### Request a
In the financial statement notes below, how much unrecognized compensation expense remained as of March 31, 2020?

### Text under study

The compensation expense related to RSUs for the three months ended March 31, 2020 and the three months ended March 31, 2019 was approximately $0.4 million and $0.4 million, respectively. As of March 31, 2020, there was $2.6 million of unrecognized compensation expense remaining.

 

 

NOTES TO CONSOLIDATED FINANCIAL STATEMENTS
March 31, 2020
(Unaudited)

 

 

 

Note 10 - Fair Value Measurements

 

The Company is required to disclose the fair value of financial instruments which it is practicable to estimate. The fair value of cash and cash equivalents, accounts receivable and accounts payable and accrued expenses approximate their carrying amounts due to the relatively short maturity of these items. The following table shows the carrying amounts and the fair values of material liabilities, excluding deferred financing fees, that qualify as financial instruments (in thousands):

 

   

March 31, 2020

 
    Carrying Amount     Fair Value  

Mortgage notes payable

  $ 1,328,520     $ 1,321,148  

Total

  $ 1,328,520     $ 1,321,148  

 

The fair value of the mortgage notes payable was determined using the discounted cash flow method and applying current market rates and is classified as level 3 under the fair value hierarchy. Market rates take into consideration general market conditions and maturity.

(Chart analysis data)
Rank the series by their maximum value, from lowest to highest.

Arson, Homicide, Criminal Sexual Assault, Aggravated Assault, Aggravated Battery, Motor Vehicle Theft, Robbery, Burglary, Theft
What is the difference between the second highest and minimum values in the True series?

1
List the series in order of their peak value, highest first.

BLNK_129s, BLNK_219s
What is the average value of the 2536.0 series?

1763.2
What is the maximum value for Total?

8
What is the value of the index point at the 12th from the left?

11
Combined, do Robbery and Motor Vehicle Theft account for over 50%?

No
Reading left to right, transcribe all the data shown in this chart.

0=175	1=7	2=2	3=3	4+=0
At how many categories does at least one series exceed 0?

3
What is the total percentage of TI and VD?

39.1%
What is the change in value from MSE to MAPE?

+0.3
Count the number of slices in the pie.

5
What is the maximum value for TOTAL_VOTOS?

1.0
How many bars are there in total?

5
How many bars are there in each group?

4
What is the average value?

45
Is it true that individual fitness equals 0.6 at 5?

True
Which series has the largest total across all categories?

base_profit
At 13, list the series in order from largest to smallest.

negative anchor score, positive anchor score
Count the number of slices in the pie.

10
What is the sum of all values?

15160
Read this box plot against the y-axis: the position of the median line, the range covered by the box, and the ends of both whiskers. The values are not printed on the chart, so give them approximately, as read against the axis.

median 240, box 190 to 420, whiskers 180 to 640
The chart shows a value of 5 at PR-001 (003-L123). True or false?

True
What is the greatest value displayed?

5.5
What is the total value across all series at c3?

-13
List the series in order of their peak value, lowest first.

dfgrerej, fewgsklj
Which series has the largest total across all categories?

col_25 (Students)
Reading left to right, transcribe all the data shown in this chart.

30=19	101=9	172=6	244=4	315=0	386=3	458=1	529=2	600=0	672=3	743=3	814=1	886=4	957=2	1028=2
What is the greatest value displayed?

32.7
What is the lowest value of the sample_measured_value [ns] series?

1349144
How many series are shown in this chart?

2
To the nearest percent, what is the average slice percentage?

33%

### Request b
Reproduce the records word for word, beginning at their first line and stopping after the line that contains "What is the difference".

### Answer section a
$2.6 million

### Answer section b
Rank the series by their maximum value, from lowest to highest.

Arson, Homicide, Criminal Sexual Assault, Aggravated Assault, Aggravated Battery, Motor Vehicle Theft, Robbery, Burglary, Theft
What is the difference between the second highest and minimum values in the True series?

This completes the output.